The Ninth Circuit has deferred to the Board of Immigration Appeals’ (BIA) decisions in Matter of Medina-Jimenez and Matter of Obshatko and concluded that the categorical approach does not apply to the analysis of whether a conviction related to violating a protective order disqualifies an applicant from cancellation of removal for non-lawful permanent residents. “The presence of the word ‘convicted’ in § 1229b(b)(1)(C) and its absence from § 1227(a)(2)(E)(ii), renders the statutory language ambiguous regarding whether the categorical approach applies to determining whether an alien is removable under § 1229b(b)(1)(C) for violating a protection order under § 1227(a)(2)(E)(ii).” “The BIA’s two-step inquiry for determining whether an alien is ineligible for cancellation of removal based on a violation of a protection order is consistent with the statutory language and is a reasonable interpretation: whether the alien has been ‘convicted’ as defined by § 1101(a)(48)(A); and whether a state court found that the alien’s ‘offense’ involves conduct described under § 1227(a)(2)(E)(ii).”

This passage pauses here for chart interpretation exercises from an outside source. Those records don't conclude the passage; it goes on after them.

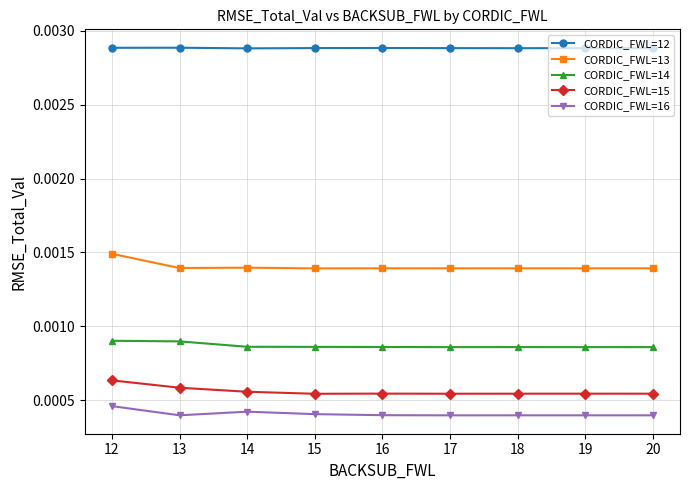

True or false: CORDIC_FWL=15 and CORDIC_FWL=13 intersect in this chart.

False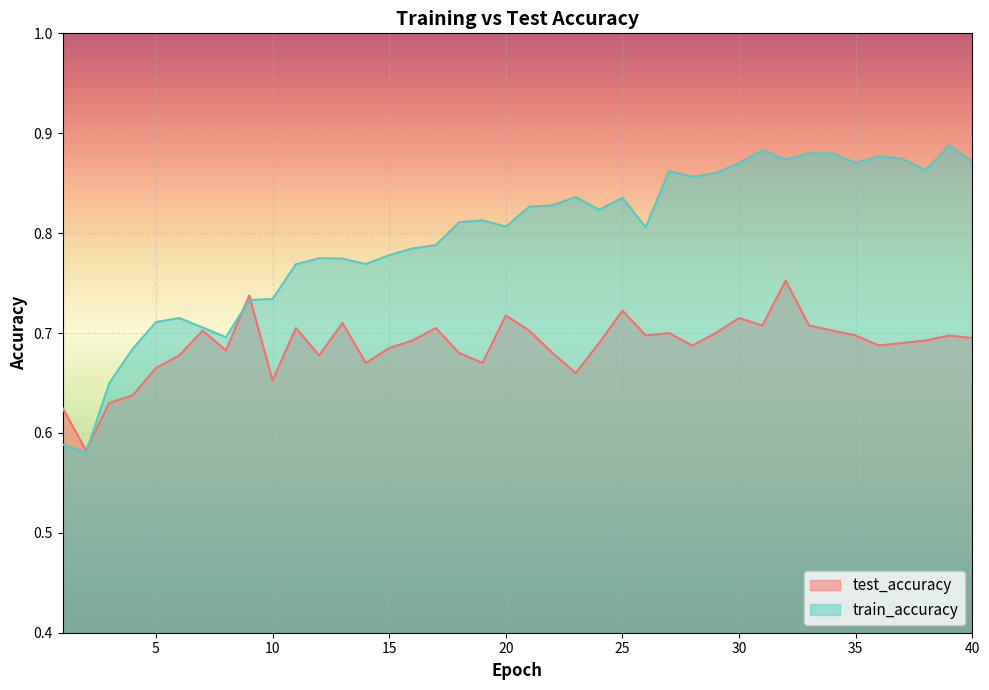

What is the difference between the maximum and minimum values in the train_accuracy series?

0.3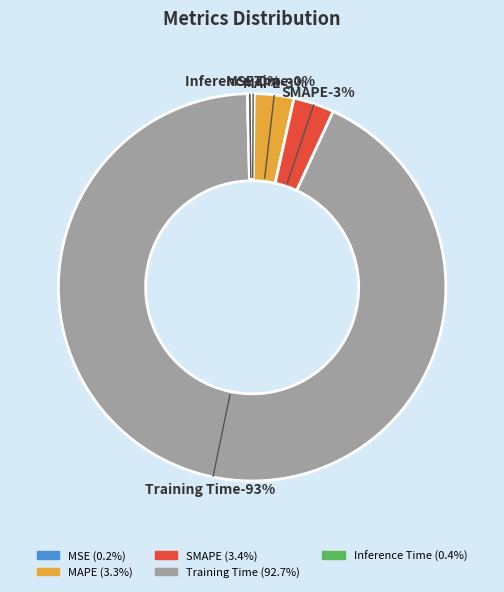

To the nearest percent, what is the combined percentage of MSE and Inference Time?

1%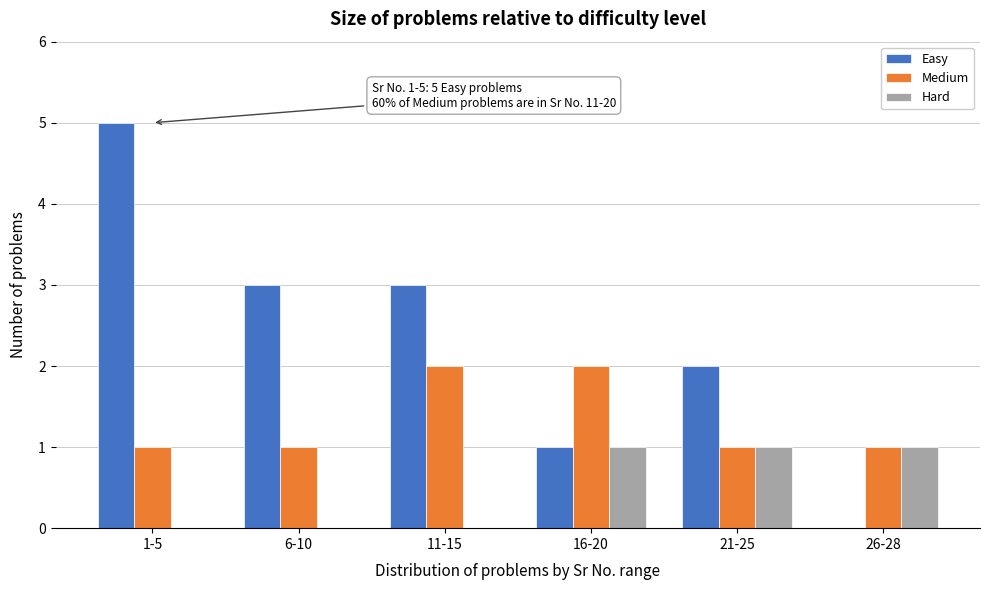

Reading left to right, transcribe all the data shown in this chart.

Easy: 1-5=5	6-10=3	11-15=3	16-20=1	21-25=2	26-28=0
Medium: 1-5=1	6-10=1	11-15=2	16-20=2	21-25=1	26-28=1
Hard: 1-5=0	6-10=0	11-15=0	16-20=1	21-25=1	26-28=1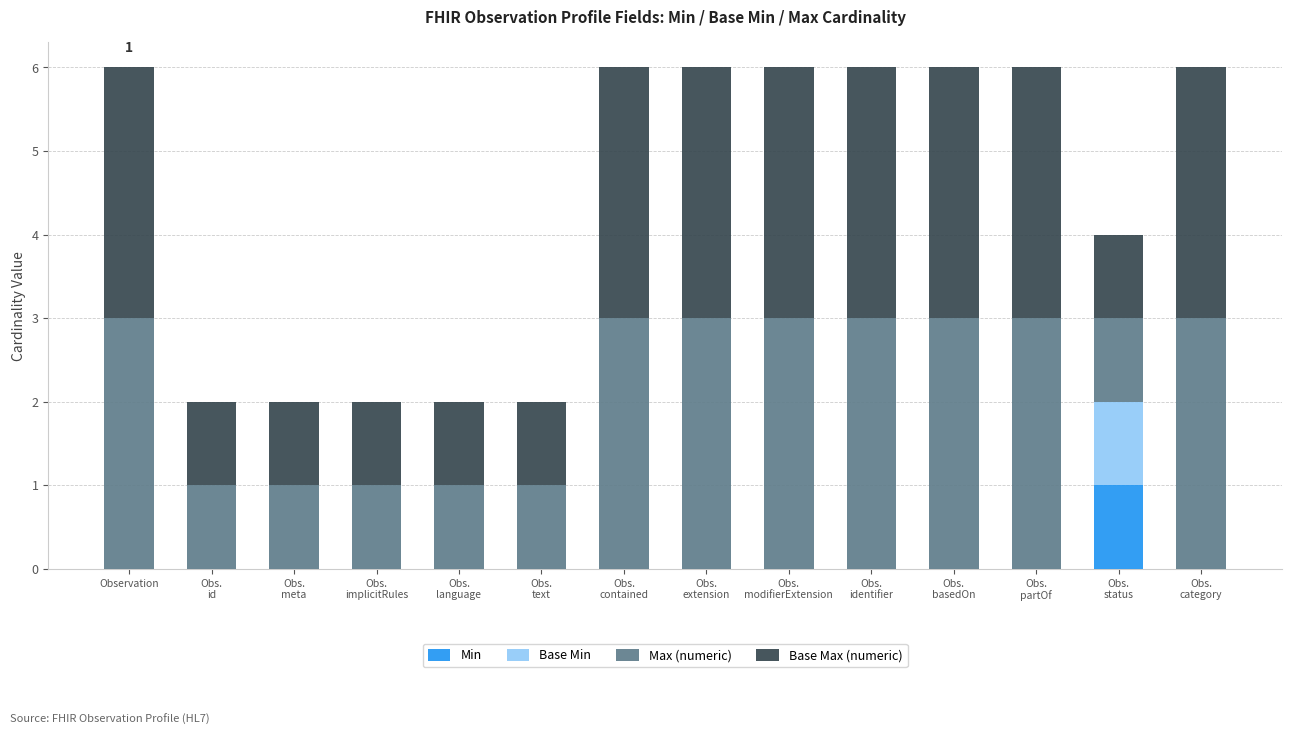

How many Min values are between 0 and 1?

14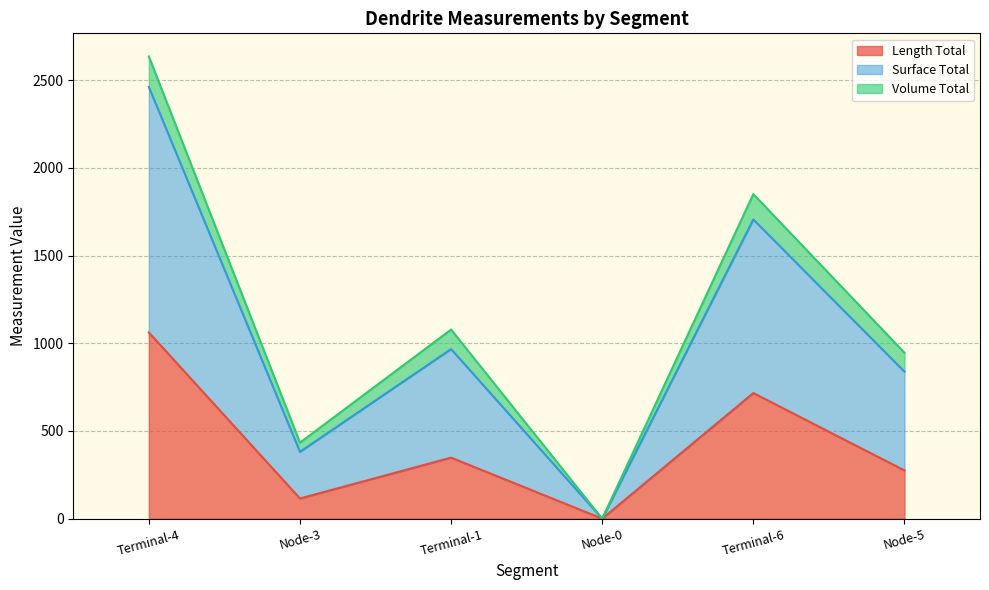

True or false: Length Total and Surface Total cross at least once.

False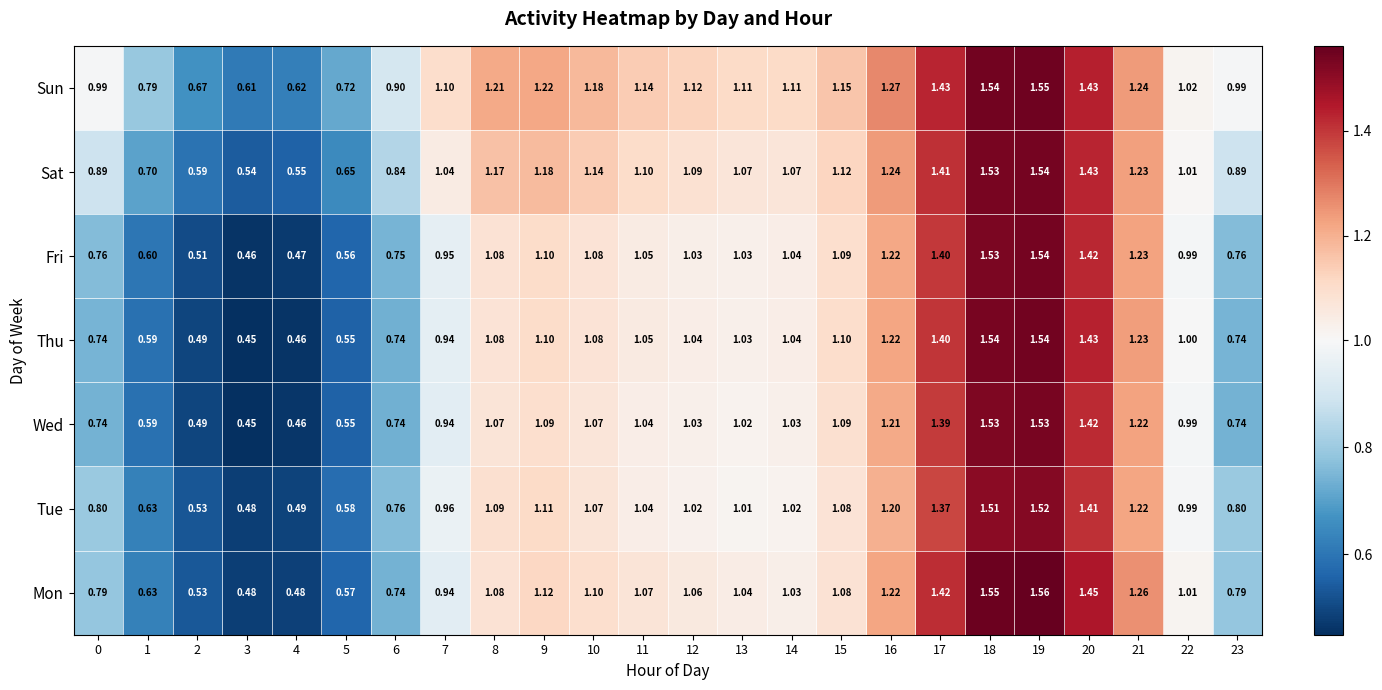

Which series has the largest range (max minus min)?

Thu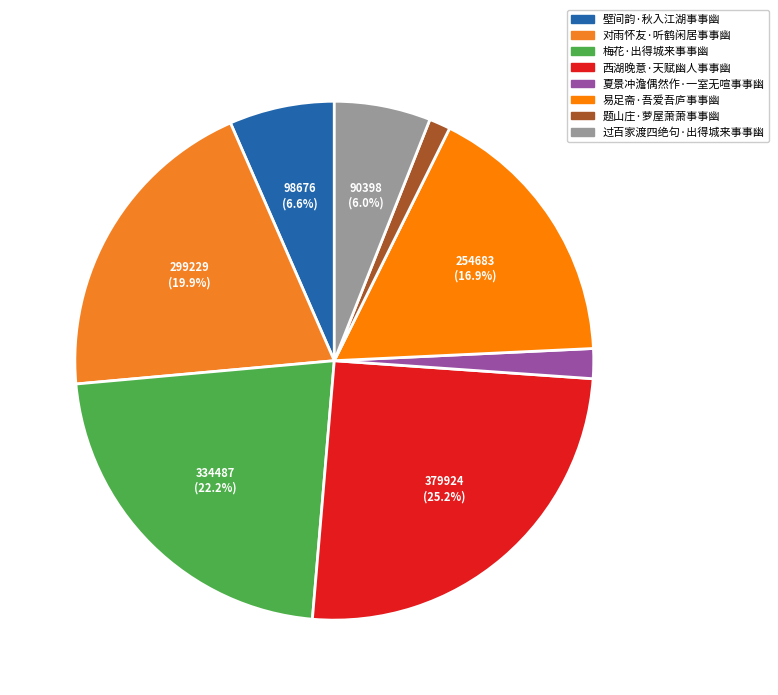

To the nearest percent, what portion does 梅花·出得城来事事幽 represent?

22%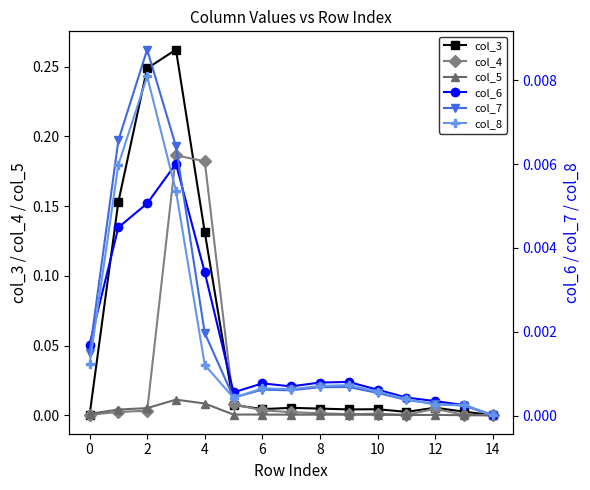

The value of col_7 at 12 is 0.0. True or false?

False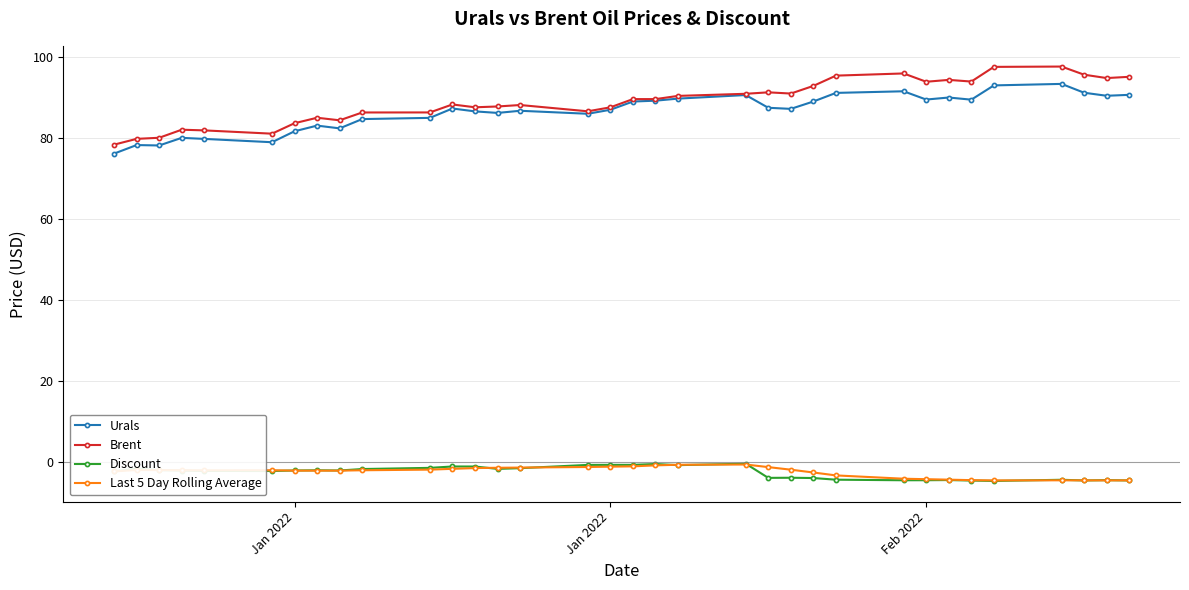

True or false: Brent and Last 5 Day Rolling Average cross at least once.

False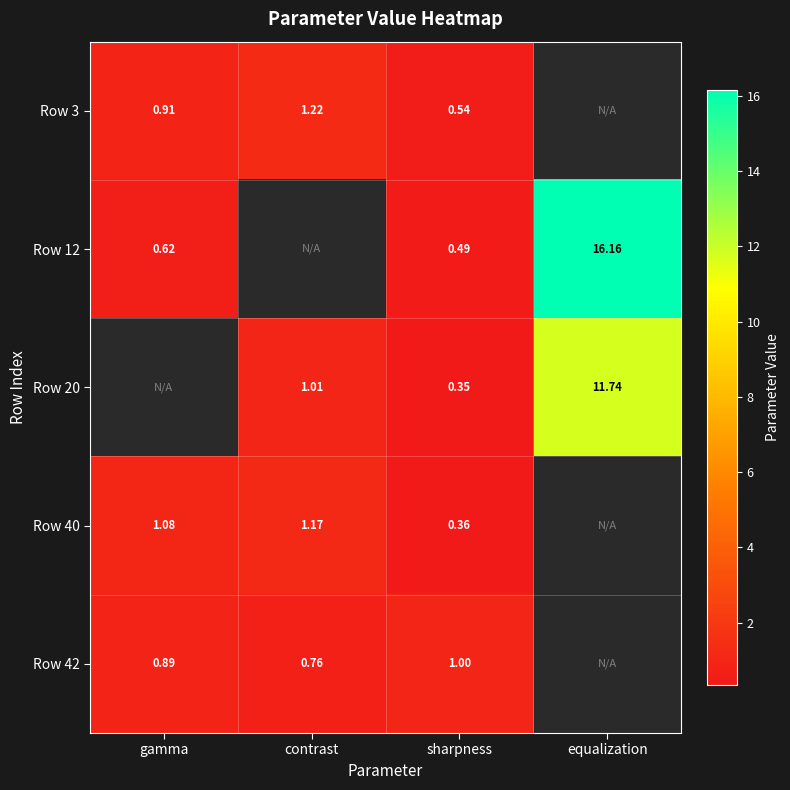

What is the smallest value displayed?

0.3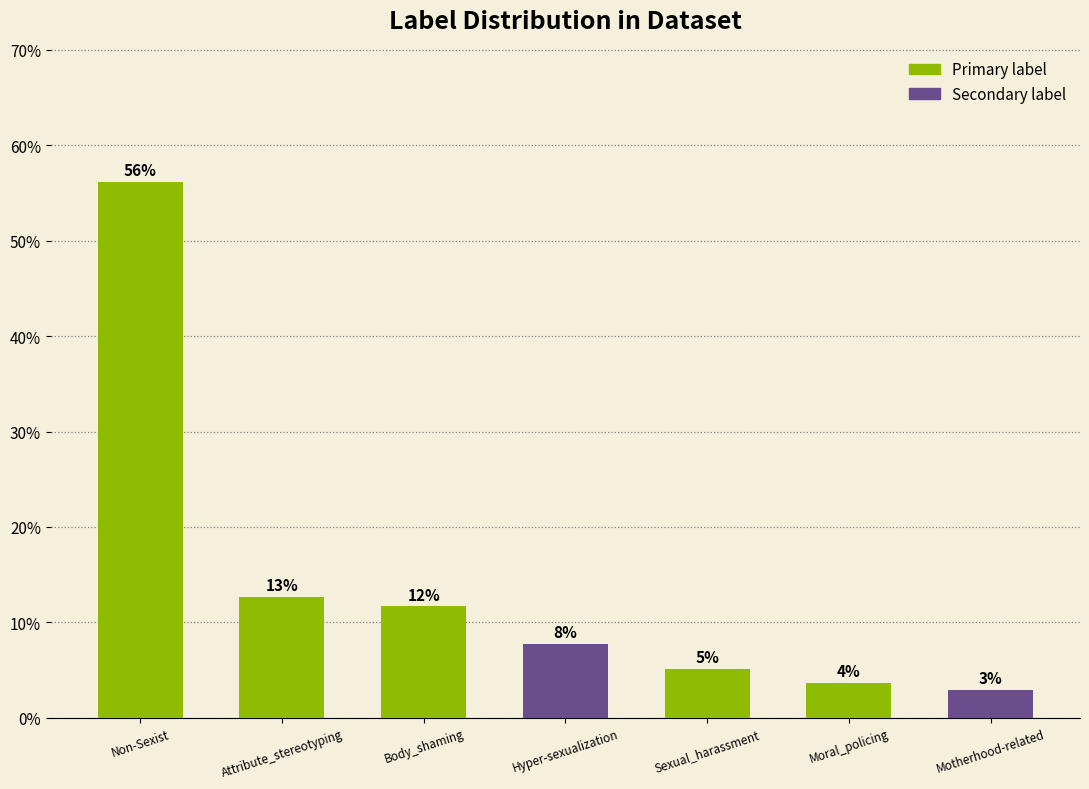

Is it true that the value at Non-Sexist is 56.2?

True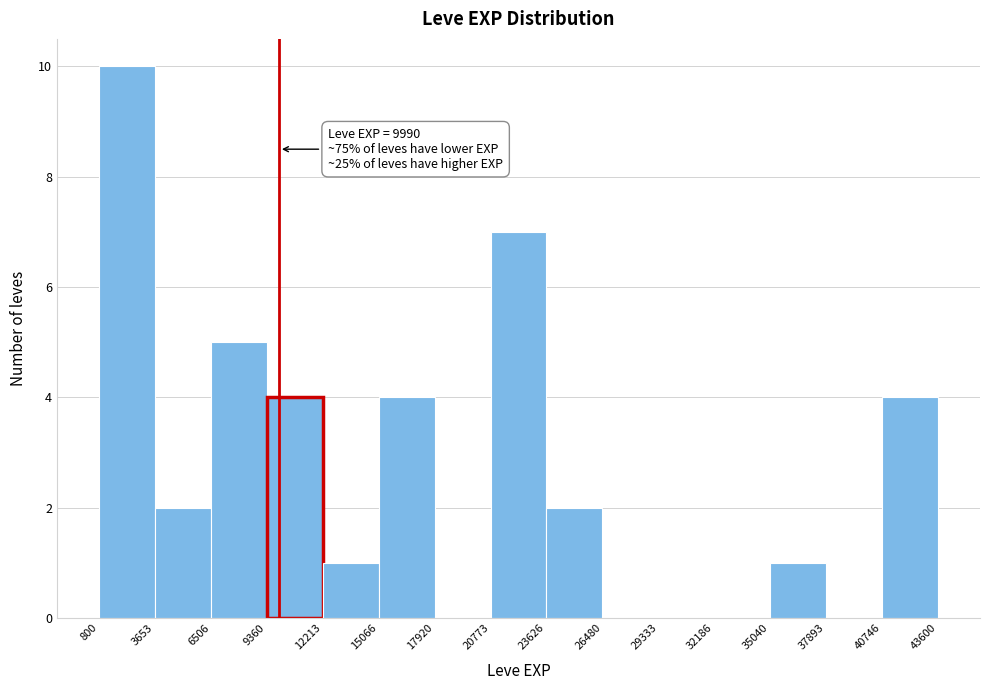

Which range on the x-axis has the tallest bar?

800 to 3653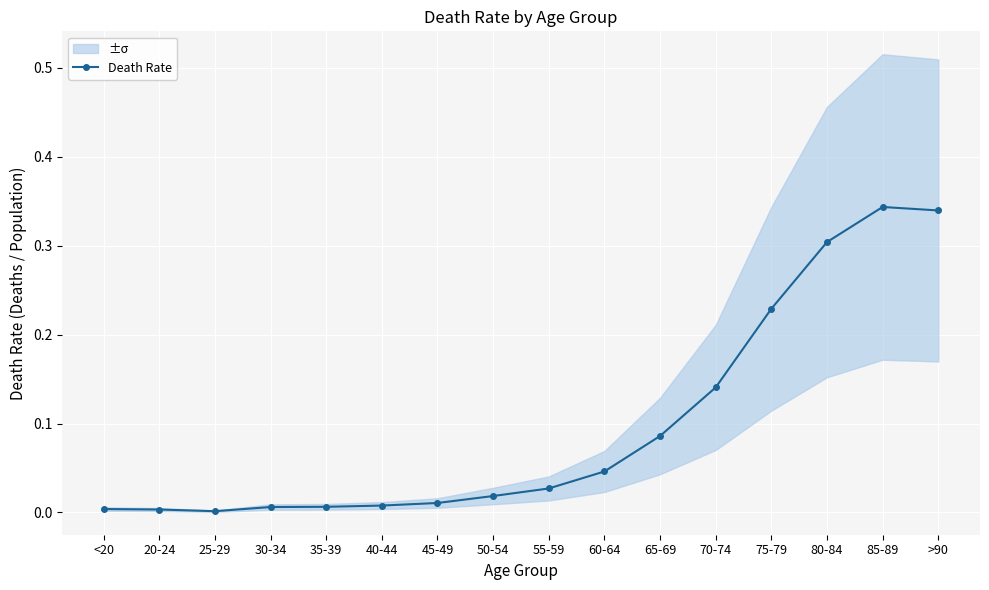

What is the difference between the maximum and minimum values?

0.3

The Ninth Circuit also agreed with the BIA that a state’s labeling of an offense as a conviction is not determinative as to whether the offense qualifies as a conviction under the immigration laws, so long as the underlying proceeding is criminal in nature. “The proceeding should at the very least comply with basic notions of procedural due process—e.g., notice and opportunity to be heard in front of an impartial tribunal.” Thus, a violation of an Oregon restraining order under the Family Abuse Prevention Act, though not considered a crime under Oregon law, meets the definition of a conviction for immigration purposes.